Discours du Général Idi Amin Dada dans l'extrait étudié (de 13m10' à 19m34') de "Général Idi Amin Dada, autoportrait" de Barbet Schroeder (1974)

[Amin] Vous voyez, le lion, si vous ne le dérangez pas, il ne peut pas vous faire de mal. J'aime aussi beaucoup les éléphants parce qu'ils sont un signe de libération, de liberté et qu'ils bougent librement. L'éléphant a besoin de beaucoup d'espace. C'est comme ça, un éléphant. Et c'est un symbole que vous pouvez voir en Afrique. Il y a beaucoup de territoires où l'éléphant peut se déplacer en liberté. Il peut manger largement sans être dérangé. Et vous le trouvez uniquement en Afrique. Et c'est pourquoi vous trouvez que l'animal sauvage est surtout libre en Afrique. Et... euh... c'est actuellement ce que j'essaie de faire ici en Afrique. La raison pour laquelle je suis très populaire, c'est ma politique dans toute l'Afrique et pour tous les peuples d'Afrique qui exige la liberté pour ses peuples. Ils m'ont demandé de dire à leurs chefs politiques de leur accorder la liberté. Et c'est la même politique que j'ai menée ici en Ouganda... Parce qu'ici, j'ai donné une indépendance économique totale au peuple d'Ouganda.
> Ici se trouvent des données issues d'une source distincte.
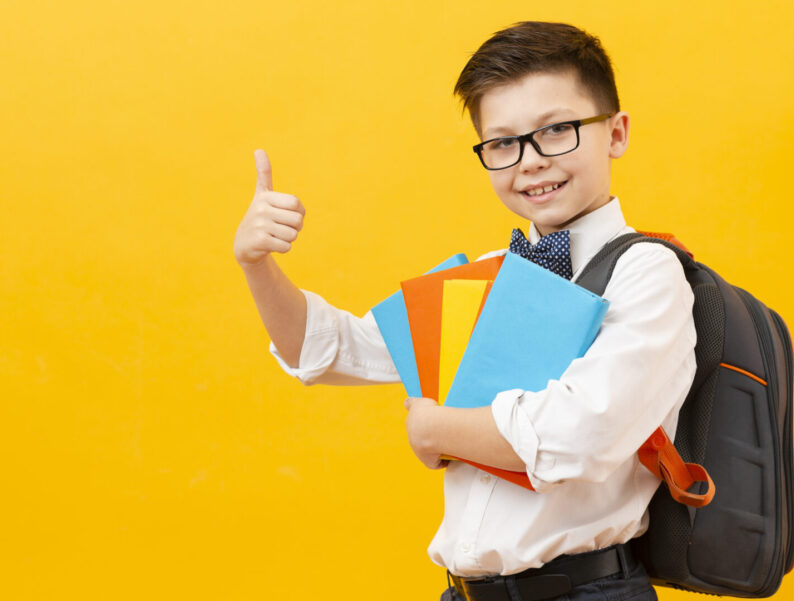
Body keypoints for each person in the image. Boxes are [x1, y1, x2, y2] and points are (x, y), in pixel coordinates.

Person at [233, 21, 696, 601]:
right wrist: (257, 265)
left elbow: (580, 434)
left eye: (557, 130)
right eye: (502, 143)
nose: (530, 161)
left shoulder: (648, 271)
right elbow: (332, 351)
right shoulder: (486, 275)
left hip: (587, 591)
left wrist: (434, 428)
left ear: (616, 132)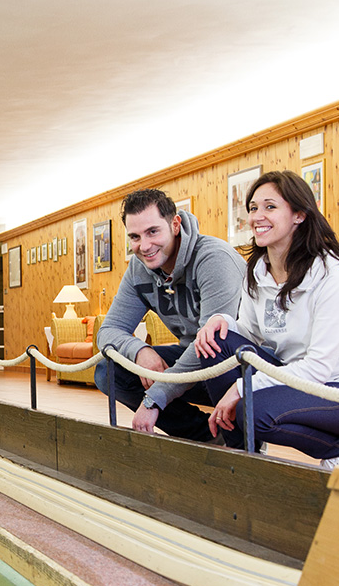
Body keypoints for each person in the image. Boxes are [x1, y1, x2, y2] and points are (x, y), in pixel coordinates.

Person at [194, 170, 339, 467]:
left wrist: (238, 389)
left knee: (254, 409)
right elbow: (250, 334)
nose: (257, 216)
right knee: (216, 343)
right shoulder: (258, 271)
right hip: (296, 378)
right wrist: (221, 321)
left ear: (298, 214)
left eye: (270, 207)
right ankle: (246, 451)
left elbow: (318, 367)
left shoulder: (330, 274)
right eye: (253, 208)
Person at [95, 189, 245, 441]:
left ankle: (241, 441)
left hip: (237, 365)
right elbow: (107, 332)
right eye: (135, 236)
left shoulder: (213, 258)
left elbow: (213, 342)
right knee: (109, 371)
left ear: (175, 225)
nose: (144, 246)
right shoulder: (138, 268)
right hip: (193, 361)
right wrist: (141, 351)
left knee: (212, 352)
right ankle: (208, 437)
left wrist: (154, 400)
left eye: (153, 232)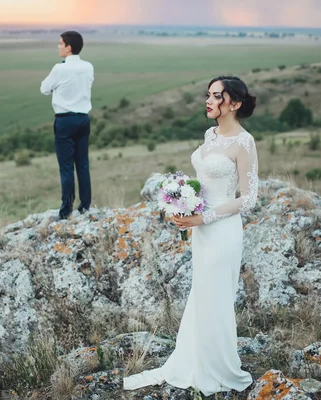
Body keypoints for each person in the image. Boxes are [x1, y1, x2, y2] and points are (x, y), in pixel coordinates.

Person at [123, 76, 258, 396]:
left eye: (217, 97)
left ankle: (218, 368)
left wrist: (204, 216)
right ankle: (197, 359)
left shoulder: (243, 141)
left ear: (235, 104)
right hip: (200, 231)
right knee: (202, 295)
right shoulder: (210, 134)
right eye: (208, 95)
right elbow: (203, 181)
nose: (209, 101)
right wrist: (183, 202)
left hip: (222, 230)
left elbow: (249, 198)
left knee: (216, 297)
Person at [40, 31, 94, 219]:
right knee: (83, 165)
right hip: (83, 119)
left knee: (66, 168)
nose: (58, 46)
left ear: (68, 47)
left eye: (60, 43)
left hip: (65, 121)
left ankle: (66, 210)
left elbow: (44, 88)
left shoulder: (59, 69)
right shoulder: (88, 67)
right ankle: (85, 206)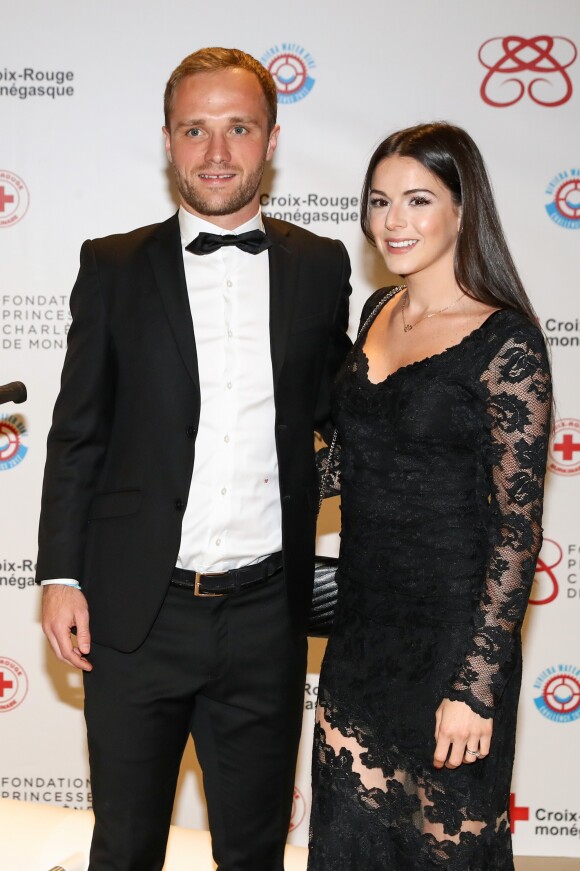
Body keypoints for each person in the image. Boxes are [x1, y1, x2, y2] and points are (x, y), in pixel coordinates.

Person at [37, 46, 351, 871]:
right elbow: (78, 433)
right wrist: (60, 575)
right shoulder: (110, 265)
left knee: (253, 852)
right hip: (137, 612)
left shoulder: (321, 268)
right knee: (127, 844)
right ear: (168, 141)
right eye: (195, 130)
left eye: (239, 128)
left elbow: (344, 412)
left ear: (272, 139)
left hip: (265, 619)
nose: (217, 152)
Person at [308, 122, 551, 870]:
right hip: (361, 635)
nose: (393, 222)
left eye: (418, 200)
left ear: (461, 208)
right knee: (348, 844)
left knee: (444, 851)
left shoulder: (505, 343)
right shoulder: (377, 311)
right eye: (379, 202)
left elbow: (516, 532)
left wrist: (476, 686)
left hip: (452, 643)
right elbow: (351, 465)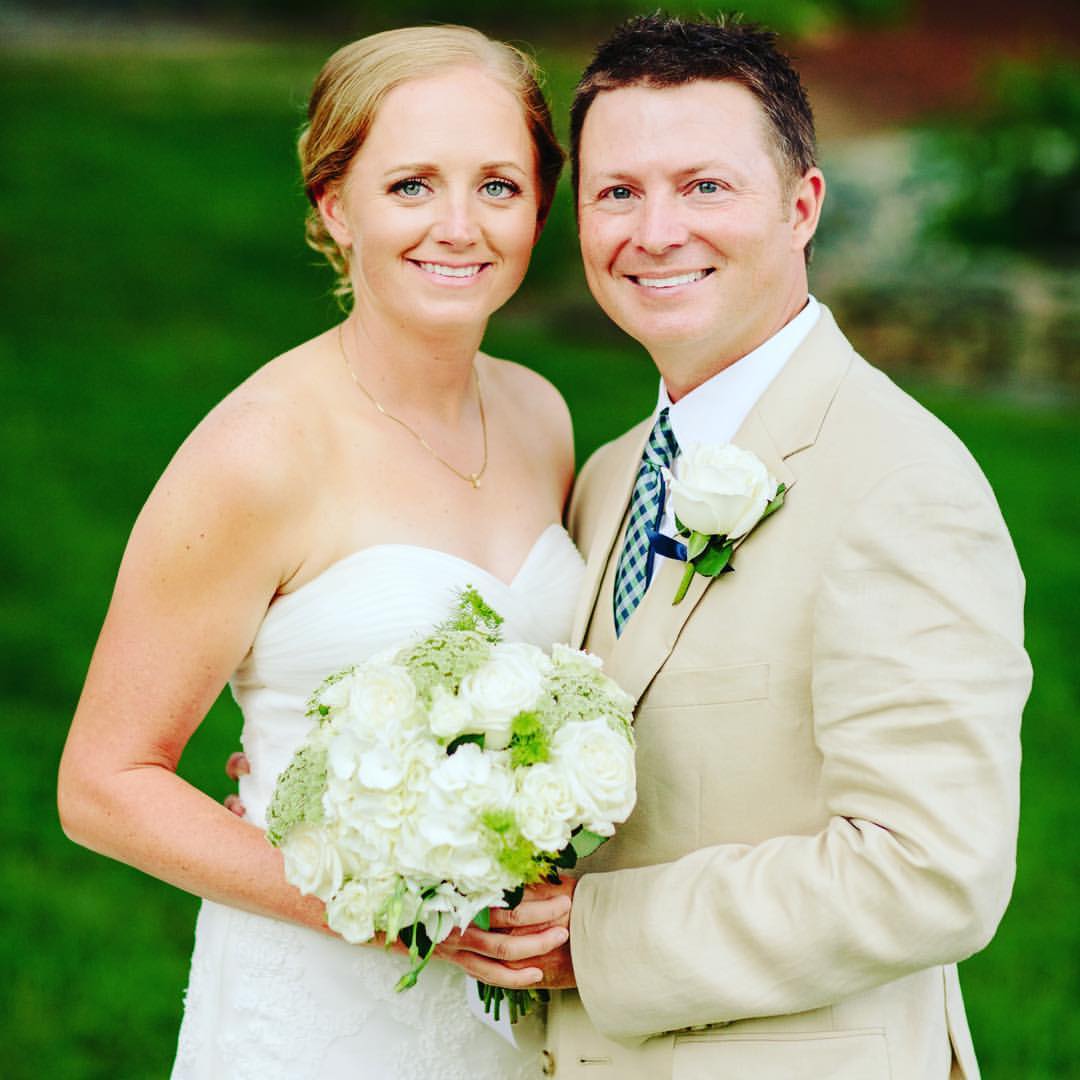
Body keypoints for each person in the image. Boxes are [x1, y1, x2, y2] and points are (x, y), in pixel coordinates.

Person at [502, 15, 1031, 1079]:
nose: (654, 231)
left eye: (705, 186)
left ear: (803, 207)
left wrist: (593, 941)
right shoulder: (610, 473)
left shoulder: (901, 484)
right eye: (618, 192)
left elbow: (932, 870)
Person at [57, 25, 583, 1080]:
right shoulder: (260, 451)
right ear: (336, 205)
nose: (458, 225)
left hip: (515, 1022)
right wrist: (395, 906)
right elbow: (103, 784)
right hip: (319, 1015)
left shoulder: (541, 416)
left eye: (497, 186)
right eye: (411, 186)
[Un homme] Combien de crocodiles y-a-t-il ici ?

[Amin] Beaucoup, oui. Et c'est un très bon endroit pour les crocodiles. C'est le quartier général du crocodile, comme vous le voyez. Vous voyez comme il court très vite. Je pense que ce doit être le capitaine des crocodiles. Oui. Il me comprend maintenant. Il bouge. [Amin tape dans ses mains]. Il est très grand. Oui. Oui, très bien. Oui. Et nous sommes en train de nous diriger vers le quartier général des crocodiles où l'on trouve beaucoup d'oeufs et ils produisent beaucoup de petits.

Nous y allons maintenant et c'est un endroit très attractif. Et vous pouvez voir ici des centaines de crocodiles. Il y a des milliers d'hippopotames, vous voyez ? Des pintades là sur leur dos. Vous voyez ? Des pintades. Et cet éléphant est vraiment grand. Vous voyez ? Et ici, c'est un endroit où vous pouvez trouver plus de crocodiles que n'importe où au monde. À cet endroit. [Il salue l'éléphant.]

[Il parle swahili.] Nous disons, "comment allez-vous ?". Il rit. Très bien. Il mange. Il rit. Il me salue aussi. Et même ce crocodile est en train de nous regarder.

"Est-ce que je peux te demander de bouger ? Euh... On veut vraiment voir ça."

[Il parle swahili.]

[Amin] Vous voulez que je lui demande de bouger?

[Une femme] Oui.

[Amin] [Il tape dans ses mains.] He ! Vous voyez, il ouvre sa bouche pour que les fourmis rentrent dans sa bouche et qu'il puisse les manger. C'est pour cette raison qu'il ne veut pas être dérangé. Il dort. Et la plupart d'entre eux couvent leurs oeufs à cet endroit. En bas.

[Une homme] Vous étiez en train de nous dire que vous pensiez que le Nil est un lien entre votre pays, le Soudan et l'Égypte. Mais pendant des siècles, il a été un enjeu de conflit entre les populations arabes et africaines. Qu'en pensez-vous ?

[Amin] Oui, il l'a été parce que les leaders politiques arabes avant n'étaient pas des leaders révolutionnaires. Mais aujourd'hui, alors que je suis leader révolutionnaire, je veux rassembler les mondes arabe et africain, ainsi qu'asiatique et européen. Et, ainsi, nous, leaders révolutionnaires, nous voulons être gentils avec tous les peuples pacifiques du monde entier. Et c'est vraiment très apprécié par la plupart des leaders révolutionnaires arabes. C'est pourquoi vous trouvez aujourd'hui plus d'unité entre Africains et Arabes qu'auparavant, particulièrement pendant mon séjour au Moyen Orient. J'ai rendu visite à beaucoup de pays et je les ai rassemblés en une seule famille. Vous voyez ? L'éléphant est entraîné par l'eau. Je pense qu'il ne peut pas sortir. [Il rit.] C'est une très belle image que vous pouvez faire. C'est la plus belle partie du continent africain qu'on a l'habitude d'appeler les chutes de Madison mais maintenant on les appelle les chutes du parc national Kabalega. Ce sont elles et c'est une attraction touristique.